Page-level text extractions

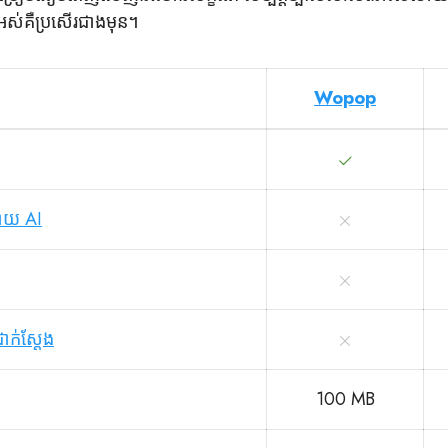
ស់គឺប្រសើរជាងមុន។
Wopop
ោយ AI
ក់ស្តែង
100 MB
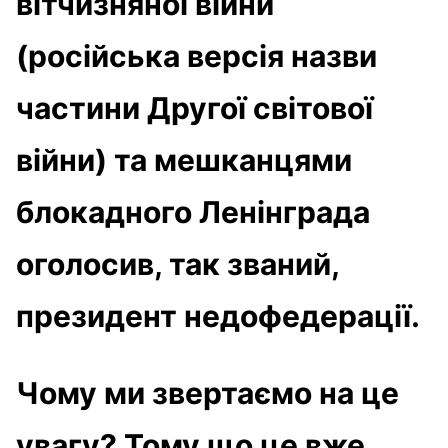
вітчизняної війни
(російська версія назви
частини Другої світової
війни) та мешканцями
блокадного Ленінграда
оголосив, так званий,
президент недофедерації.
Чому ми звертаємо на це
увагу? Тому що це вже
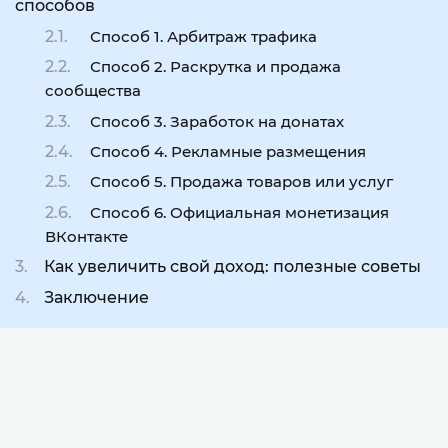
способов
Способ 1. Арбитраж трафика
Способ 2. Раскрутка и продажа
сообщества
Способ 3. Заработок на донатах
Способ 4. Рекламные размещения
Способ 5. Продажа товаров или услуг
Способ 6. Официальная монетизация
ВКонтакте
Как увеличить свой доход: полезные советы
Заключение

Work to complete
The records above must be copied exactly, with no pictures carried over.

Task solution
ស់គឺប្រសើរជាងមុន។
Wopop
ោយ AI
ក់ស្តែង
100 MB
вітчизняної війни
(російська версія назви
частини Другої світової
війни) та мешканцями
блокадного Ленінграда
оголосив, так званий,
президент недофедерації.
Чому ми звертаємо на це
увагу? Тому що це вже
способов
Способ 1. Арбитраж трафика
Способ 2. Раскрутка и продажа
сообщества
Способ 3. Заработок на донатах
Способ 4. Рекламные размещения
Способ 5. Продажа товаров или услуг
Способ 6. Официальная монетизация
ВКонтакте
Как увеличить свой доход: полезные советы
Заключение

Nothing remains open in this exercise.